WIPA keen on CARICOM solution to impasse

PORT OF SPAIN, Trinidad, CMC – West Indies Players Association president, Dinanath Ramnarine said yesterday his organisation would welcome the intervention of CARICOM governments in a bid to end the long simmering dispute with the West Indies Cricket Board.

“The answer is yes,” Ramnarine said in a radio interview here Thursday.

The two bodies have been at odds over issues relating to players’ contracts and the latest row resulted in many of the top West Indies players, including former captain Chris Gayle, Ramnaresh Sarwan, Shivnarine Chanderpaul and Dwayne Bravo boycotting the Bangladesh series and missing out on the Champions Trophy scheduled for later this month.

Former Commonwealth Secretary General Sir Shridath Ramphal, who was appointed mediator, said earlier this week that he had failed and urged cricket followers in the Caribbean not to despair because “cricket is in our regional genes; it cannot be lost”.

Ramnarine said that the WIPA executive and the players would be meeting in Guyana over the weekend to discuss the way forward.

“After our meeting over the weekend we are going to be very clear as to how we proceed going forward given the action taken by the board.

“You had a situation where even in the mediation they were talking about let us settle A, B, C, and D and we will consider the players for the championship [in South Africa]. To me they had absolutely no intention whatsoever of reaching an agreement,” Ramnarine said.

Guyana’s President and CARICOM Chairman Bharrat Jagdeo in a statement expressing his disappointment at the failure of the talks between the two parties, believes the WICB prejudiced the effort from the start by not disclosing they had already selected a Champions Trophy squad without the top flight players.

“When the mediation under Sir Shridath Ramphal was agreed upon with me on 21 July 2009, it was in context in which WIPA made all their players available and I understand this is to be basis of a return to normalcy in team selection,” Jagdeo said.

“The members of the Board did not disclose to me or to WIPA that the Board had already selected a ‘B” team for the Champions Trophy in South Africa,” he said, adding that WICB President Julian Hunte acknowledged the board’s selection position some time after when the process was too far gone.

“The President later apologised for the omission; but the damage had been done; the mediation was weakened from the start,” Jagdeo said.

Ramnarine said that WIPA had agreed to have Sir Shridath, who was nominated by the WICB, mediate the discussions.

“It was the board that proposed Sir Shridath Ramphal to be the mediator.

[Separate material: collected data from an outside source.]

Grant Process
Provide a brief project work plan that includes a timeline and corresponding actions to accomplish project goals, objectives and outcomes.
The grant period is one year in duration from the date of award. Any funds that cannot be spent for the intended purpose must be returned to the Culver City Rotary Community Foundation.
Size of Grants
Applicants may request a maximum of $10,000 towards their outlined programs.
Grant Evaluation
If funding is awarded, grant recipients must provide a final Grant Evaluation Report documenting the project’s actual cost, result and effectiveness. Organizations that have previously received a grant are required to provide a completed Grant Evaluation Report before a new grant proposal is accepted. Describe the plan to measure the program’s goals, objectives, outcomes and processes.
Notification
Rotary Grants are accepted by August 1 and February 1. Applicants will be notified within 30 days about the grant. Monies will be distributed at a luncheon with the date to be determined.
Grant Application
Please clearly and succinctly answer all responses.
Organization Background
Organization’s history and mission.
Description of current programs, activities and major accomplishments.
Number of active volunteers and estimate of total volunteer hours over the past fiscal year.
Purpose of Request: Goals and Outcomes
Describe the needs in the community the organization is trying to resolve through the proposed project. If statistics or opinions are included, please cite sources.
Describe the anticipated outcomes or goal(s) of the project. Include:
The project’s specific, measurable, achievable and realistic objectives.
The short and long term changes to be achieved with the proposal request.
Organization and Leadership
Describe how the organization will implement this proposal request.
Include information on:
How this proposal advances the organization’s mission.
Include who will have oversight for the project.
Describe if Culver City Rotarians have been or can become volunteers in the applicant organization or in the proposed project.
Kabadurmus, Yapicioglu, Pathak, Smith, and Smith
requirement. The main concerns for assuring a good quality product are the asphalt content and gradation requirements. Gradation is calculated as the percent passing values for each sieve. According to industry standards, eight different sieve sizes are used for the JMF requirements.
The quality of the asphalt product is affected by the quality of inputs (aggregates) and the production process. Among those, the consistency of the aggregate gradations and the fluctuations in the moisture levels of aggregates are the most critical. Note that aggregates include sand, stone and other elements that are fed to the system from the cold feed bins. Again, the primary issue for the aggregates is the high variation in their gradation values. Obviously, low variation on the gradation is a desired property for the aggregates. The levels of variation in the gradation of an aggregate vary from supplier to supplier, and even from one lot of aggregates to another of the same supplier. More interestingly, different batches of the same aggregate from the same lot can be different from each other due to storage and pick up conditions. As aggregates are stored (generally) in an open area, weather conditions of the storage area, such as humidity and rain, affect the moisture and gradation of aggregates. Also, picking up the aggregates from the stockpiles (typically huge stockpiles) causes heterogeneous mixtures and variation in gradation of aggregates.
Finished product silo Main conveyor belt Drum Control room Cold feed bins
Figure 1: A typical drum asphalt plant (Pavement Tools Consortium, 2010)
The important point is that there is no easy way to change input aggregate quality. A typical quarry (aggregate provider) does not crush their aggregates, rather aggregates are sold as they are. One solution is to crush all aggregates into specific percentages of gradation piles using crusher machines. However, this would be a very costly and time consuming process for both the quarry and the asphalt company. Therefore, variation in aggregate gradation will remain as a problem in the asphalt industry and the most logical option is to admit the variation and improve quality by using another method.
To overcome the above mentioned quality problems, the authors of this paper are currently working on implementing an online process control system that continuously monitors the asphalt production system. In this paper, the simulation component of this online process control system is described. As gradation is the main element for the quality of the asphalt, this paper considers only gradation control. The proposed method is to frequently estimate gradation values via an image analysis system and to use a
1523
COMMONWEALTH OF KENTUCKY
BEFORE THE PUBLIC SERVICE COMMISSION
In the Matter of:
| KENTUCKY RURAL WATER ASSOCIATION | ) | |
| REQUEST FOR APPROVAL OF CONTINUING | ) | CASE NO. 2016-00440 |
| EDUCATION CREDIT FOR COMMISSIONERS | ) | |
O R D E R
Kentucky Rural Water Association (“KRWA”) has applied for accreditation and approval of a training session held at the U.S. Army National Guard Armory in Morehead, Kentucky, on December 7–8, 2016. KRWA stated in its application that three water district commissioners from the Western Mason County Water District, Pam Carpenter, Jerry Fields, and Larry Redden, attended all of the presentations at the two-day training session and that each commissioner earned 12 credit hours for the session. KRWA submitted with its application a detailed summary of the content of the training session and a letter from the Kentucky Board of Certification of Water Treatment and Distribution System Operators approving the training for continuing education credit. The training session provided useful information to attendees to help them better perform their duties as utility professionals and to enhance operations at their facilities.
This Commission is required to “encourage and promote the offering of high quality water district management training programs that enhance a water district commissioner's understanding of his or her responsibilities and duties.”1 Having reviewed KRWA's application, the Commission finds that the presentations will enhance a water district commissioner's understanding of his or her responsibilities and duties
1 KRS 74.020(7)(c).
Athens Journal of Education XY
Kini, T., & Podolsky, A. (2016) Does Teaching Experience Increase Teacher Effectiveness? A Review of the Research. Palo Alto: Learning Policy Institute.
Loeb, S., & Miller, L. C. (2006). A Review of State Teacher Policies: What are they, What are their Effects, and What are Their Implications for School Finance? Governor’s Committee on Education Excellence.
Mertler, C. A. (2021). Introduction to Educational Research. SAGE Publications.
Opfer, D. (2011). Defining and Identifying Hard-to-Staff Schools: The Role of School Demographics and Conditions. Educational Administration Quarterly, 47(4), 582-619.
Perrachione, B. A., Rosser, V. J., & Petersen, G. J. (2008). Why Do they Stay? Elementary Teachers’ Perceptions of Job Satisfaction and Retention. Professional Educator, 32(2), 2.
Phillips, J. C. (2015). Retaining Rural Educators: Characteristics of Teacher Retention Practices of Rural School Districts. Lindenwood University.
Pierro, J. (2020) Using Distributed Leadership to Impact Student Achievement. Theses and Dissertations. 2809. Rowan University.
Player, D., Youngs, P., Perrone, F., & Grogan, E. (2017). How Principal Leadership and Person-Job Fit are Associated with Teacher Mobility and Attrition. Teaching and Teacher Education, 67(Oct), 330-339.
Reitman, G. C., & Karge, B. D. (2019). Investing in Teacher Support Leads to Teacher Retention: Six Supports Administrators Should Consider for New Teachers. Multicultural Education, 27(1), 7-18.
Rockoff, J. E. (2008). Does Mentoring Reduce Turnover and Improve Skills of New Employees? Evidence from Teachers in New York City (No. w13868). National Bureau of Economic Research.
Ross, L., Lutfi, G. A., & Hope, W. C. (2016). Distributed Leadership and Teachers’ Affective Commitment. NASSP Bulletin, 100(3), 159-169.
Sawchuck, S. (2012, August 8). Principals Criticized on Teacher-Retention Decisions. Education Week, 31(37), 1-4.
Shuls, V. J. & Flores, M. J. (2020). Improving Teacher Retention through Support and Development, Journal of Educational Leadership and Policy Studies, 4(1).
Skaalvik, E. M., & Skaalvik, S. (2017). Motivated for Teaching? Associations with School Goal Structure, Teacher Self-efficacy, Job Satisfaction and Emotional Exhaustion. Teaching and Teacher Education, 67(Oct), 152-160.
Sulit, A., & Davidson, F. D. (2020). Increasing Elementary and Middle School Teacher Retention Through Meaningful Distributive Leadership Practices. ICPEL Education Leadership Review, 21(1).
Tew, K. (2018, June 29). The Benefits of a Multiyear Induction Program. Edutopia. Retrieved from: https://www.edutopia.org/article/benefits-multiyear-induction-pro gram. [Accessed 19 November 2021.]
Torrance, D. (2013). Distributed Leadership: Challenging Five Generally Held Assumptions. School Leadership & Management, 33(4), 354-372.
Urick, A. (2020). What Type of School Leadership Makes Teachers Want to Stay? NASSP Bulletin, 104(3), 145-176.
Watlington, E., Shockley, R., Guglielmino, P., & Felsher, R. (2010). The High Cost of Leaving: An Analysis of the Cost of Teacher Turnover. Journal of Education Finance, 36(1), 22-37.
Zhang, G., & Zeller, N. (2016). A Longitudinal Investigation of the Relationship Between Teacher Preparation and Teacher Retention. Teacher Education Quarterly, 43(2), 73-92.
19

We could have said we don’t want Sir Shridath Ramphal … but we accepted at President Jagdeo’s office in Guyana to accept Sir Shridath and proceed on the basis that we would make our players available without any conditions whatsoever.

“We were hoping that this process would have been dealt with in a responsible manner and there will be agreement and even if there was no agreement, (there would be) agreement of a process going forward.”

Ramnarine said he had been told numerous things when Sir Shridath had been named.

“I did not know the man personally so it was difficult for me to really assess and I had to go by what people were saying. I have to admit we were a little bit sceptical at first but we said given the status and given what the guy has accomplished we needed to trust somebody,” said the former West Indies leg-spinner.

“Sir Shridath Ramphal has been exceptional by listening to both parties, the manner in which he conducted the mediation has been extremely professional. It has been a learning experience for me and I have the greatest amount of admiration for the man. He is between 70 and 80 years, and we were having meetings from nine o clock in the morning to seven or eight o clock in the night and by 9.30 we will get a document summarising the issues and a document that could take us closer.”

Ramnarine said that it was sad when both parties appeared to be close to a resolution for the WICB to introduce this new document and inform the mediator “this is not negotiable … and the document has to be accepted by both the mediator and WIPA.